## Data for analysis
# # # #
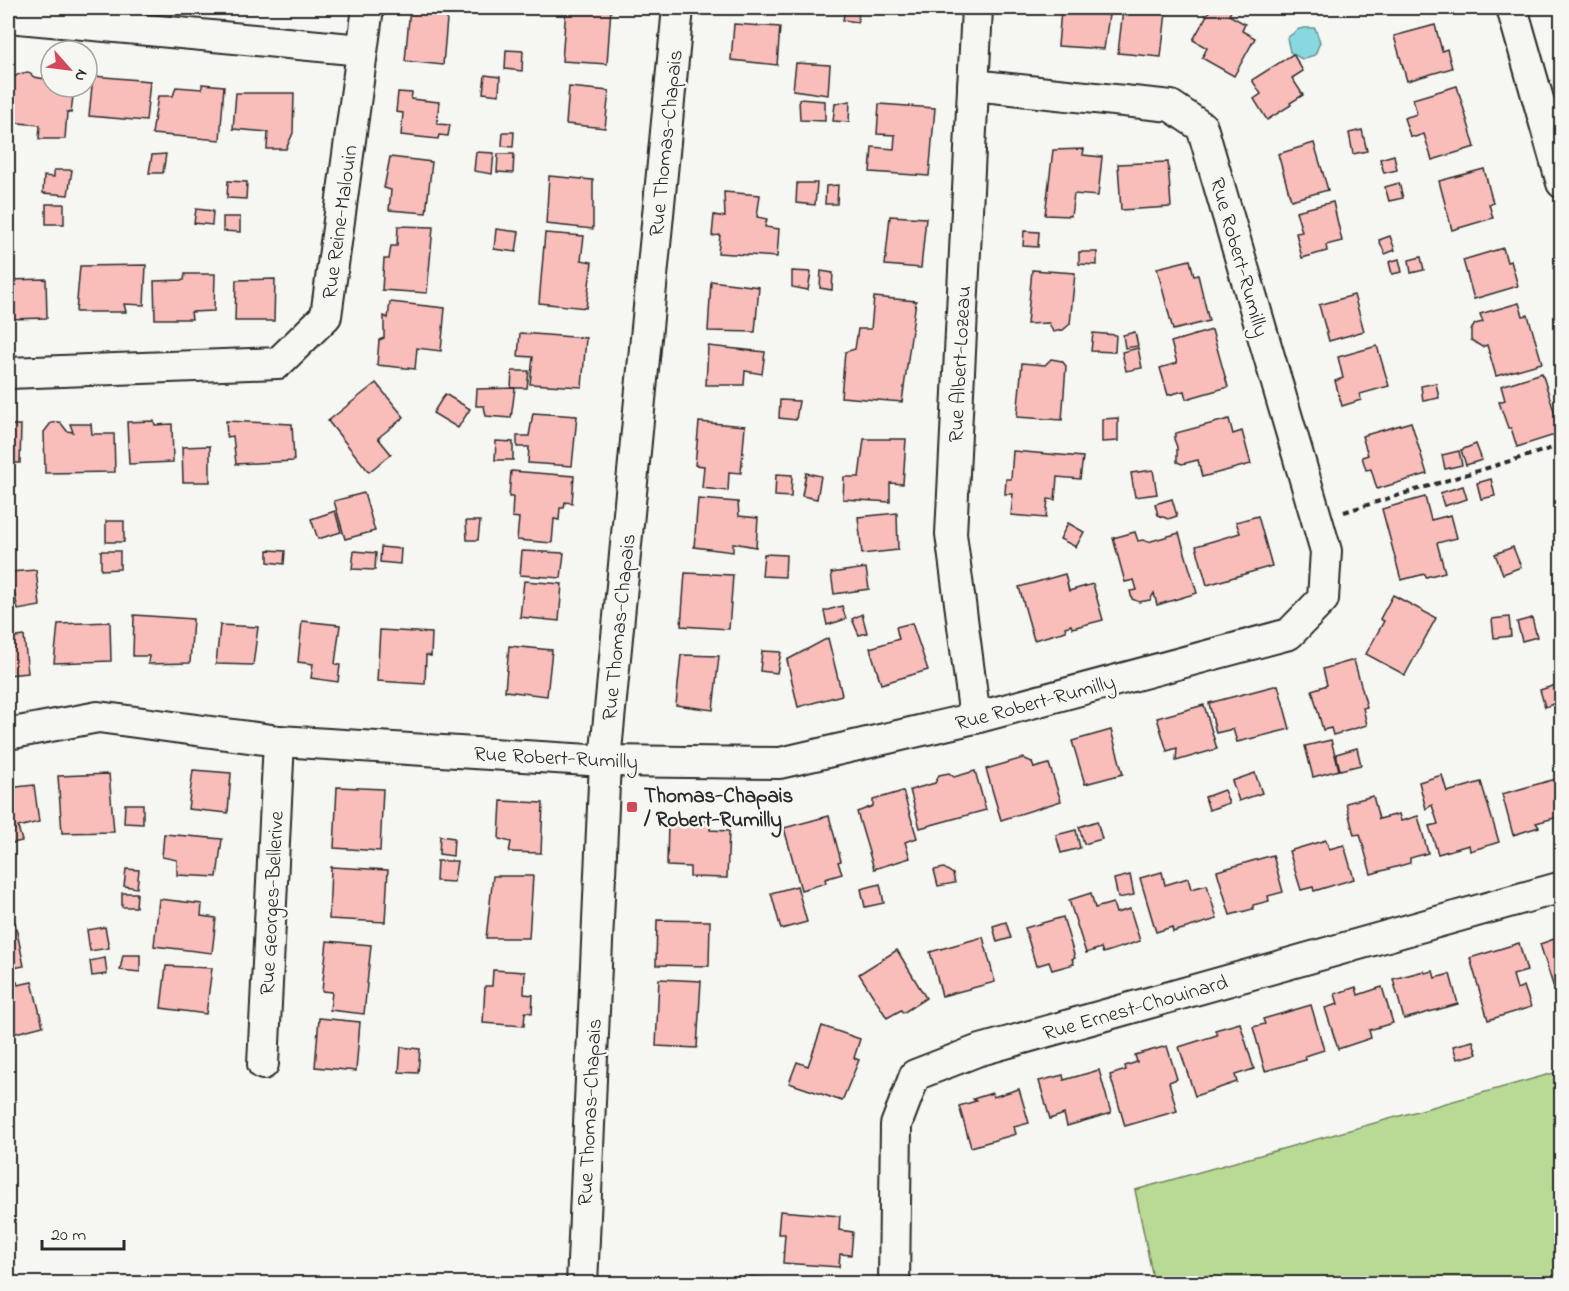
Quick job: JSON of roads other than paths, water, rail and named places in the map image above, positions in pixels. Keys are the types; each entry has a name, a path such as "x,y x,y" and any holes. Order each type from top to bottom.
{"street":[{"name":"Rue Reine-Malouin","path":"8,373 278,363 326,316 368,8"},
{"name":"Rue Thomas-Chapais","path":"582,1284 605,761 678,8"},
{"name":"Rue Albert-Lozeau","path":"975,718 951,534 977,8"},
{"path":"1515,8 1562,183"},
{"path":"8,16 362,50"},
{"name":"Rue Robert-Rumilly","path":"8,734 98,717 279,741 605,761 780,764 975,718 1289,634 1323,599 1326,551 1202,127 1171,106 973,85"},
{"name":"Rue Georges-Bellerive","path":"263,1064 279,741"},
{"name":"Rue Ernest-Chouinard","path":"894,1284 896,1125 915,1075 978,1051 1562,887"}],"water":[{"path":"1315,28 1320,42 1315,55 1302,59 1290,52 1287,38 1299,29"}],"place":[{"name":"Thomas-Chapais / Robert-Rumilly","path":"632,807"}]}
# # # #
## Work to complete
Repeat the data exactly as given. Keep every picture out of the copy.

## Answer space
Quick job: JSON of roads other than paths, water, rail and named places in the map image above, positions in pixels. Keys are the types; each entry has a name, a path such as "x,y x,y" and any holes. Order each type from top to bottom.
{"street":[{"name":"Rue Reine-Malouin","path":"8,373 278,363 326,316 368,8"},
{"name":"Rue Thomas-Chapais","path":"582,1284 605,761 678,8"},
{"name":"Rue Albert-Lozeau","path":"975,718 951,534 977,8"},
{"path":"1515,8 1562,183"},
{"path":"8,16 362,50"},
{"name":"Rue Robert-Rumilly","path":"8,734 98,717 279,741 605,761 780,764 975,718 1289,634 1323,599 1326,551 1202,127 1171,106 973,85"},
{"name":"Rue Georges-Bellerive","path":"263,1064 279,741"},
{"name":"Rue Ernest-Chouinard","path":"894,1284 896,1125 915,1075 978,1051 1562,887"}],"water":[{"path":"1315,28 1320,42 1315,55 1302,59 1290,52 1287,38 1299,29"}],"place":[{"name":"Thomas-Chapais / Robert-Rumilly","path":"632,807"}]}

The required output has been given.